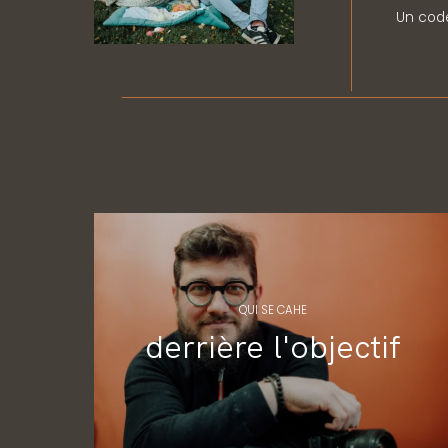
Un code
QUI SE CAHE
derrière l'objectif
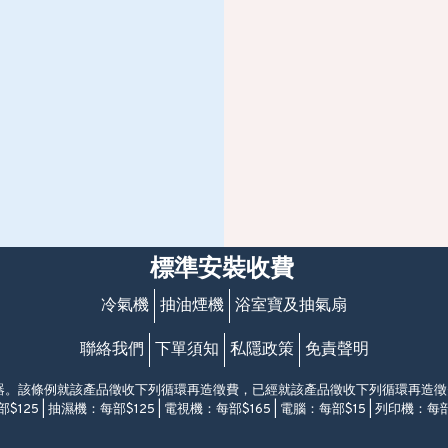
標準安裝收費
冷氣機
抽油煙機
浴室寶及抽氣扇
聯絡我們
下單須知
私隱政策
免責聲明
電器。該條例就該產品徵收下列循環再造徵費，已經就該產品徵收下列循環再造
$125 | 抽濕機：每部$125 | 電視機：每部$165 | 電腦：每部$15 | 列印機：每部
---------------
■ **과제**
위의 모든 기록에서 읽어 낸 글을 한 줄도 빠뜨리지 말고 글자 그대로 옮겨 적으세요. 답에는 그림을 넣지 마세요.

■ **풀이**
Un code
QUI SE CAHE
derrière l'objectif
標準安裝收費
冷氣機
抽油煙機
浴室寶及抽氣扇
聯絡我們
下單須知
私隱政策
免責聲明
電器。該條例就該產品徵收下列循環再造徵費，已經就該產品徵收下列循環再造
$125 | 抽濕機：每部$125 | 電視機：每部$165 | 電腦：每部$15 | 列印機：每部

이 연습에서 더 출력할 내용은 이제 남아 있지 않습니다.